The 110-year-old Ambrose served New York Harbor as a floating lighthouse from 1908 until 1932, and its beacon heralded the beginning of a new life for millions of immigrants and the end of their harrowing journey across the Atlantic, according to the executive director of the museum.
“The lightship Ambrose is an iconic symbol of New York,” said Captain Jonathan Boulware. “For millions of immigrants, Ambrose was the literal light of liberty. Passing Ambrose lightship meant that you had arrived at America’s shores.”
The $4.5 million in city funding will foot the bill for major mechanical overhauls to the aging ship, which will be reconfigured to match its original design and appearance as a working lightship back when its radiant lamps marked the mouth of the Lower New York bay between Coney Island and Sandy Hook, N.J.

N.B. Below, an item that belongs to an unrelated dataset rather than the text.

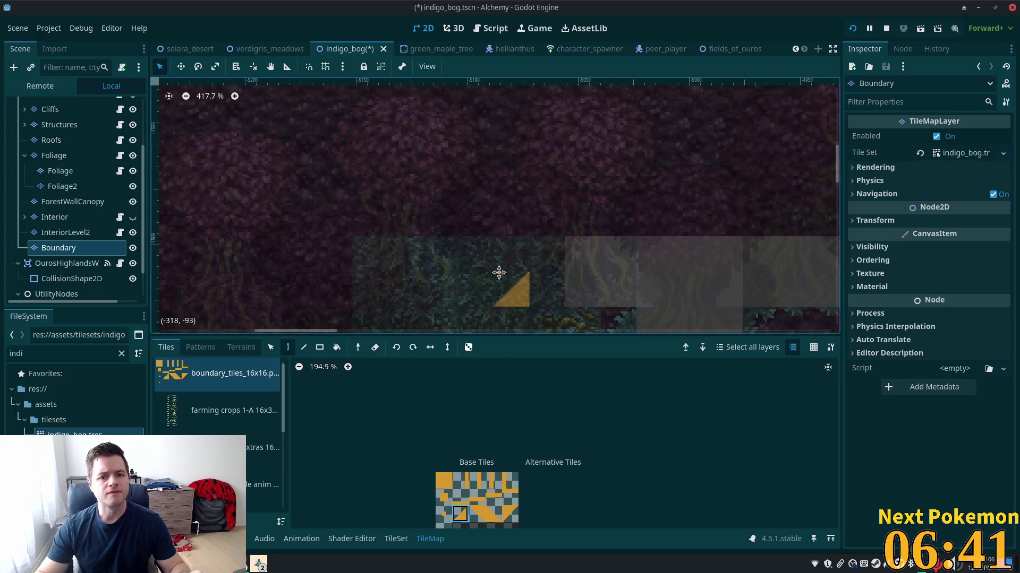
{"action": "scroll", "coordinate": [70, 169], "scroll_direction": "up", "scroll_amount": 5}
- Reselect the Boundary layer, save the indigo_bog scene, and run the game to test it
{"action": "left_click", "coordinate": [47, 107]}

Restoring the old sea gal to her former glory will require installing a fully functional steering system, reconfiguring the lightship’s topside cabins, and constructing new housings for the Ambrose’s all-important lamps, among other, less conspicuous improvements.
Once the restoration is complete, New York will be home to the only lightship of its kind, according to the man heading up the project.
“This is an ambitious project, at the end of which we will have an absolutely unique vessel and the only lightship in its original, as-built configuration,” said Jesse Lebovics, director of historic ships at the museum.
The museum plans to put the restored Ambrose to work as a floating classroom, where locals can be tutored about the watery parts of New York City’s history, with lessons including navigation technology, immigration in New York, and the role the shipping industry has played in the evolution of the greatest city on Earth.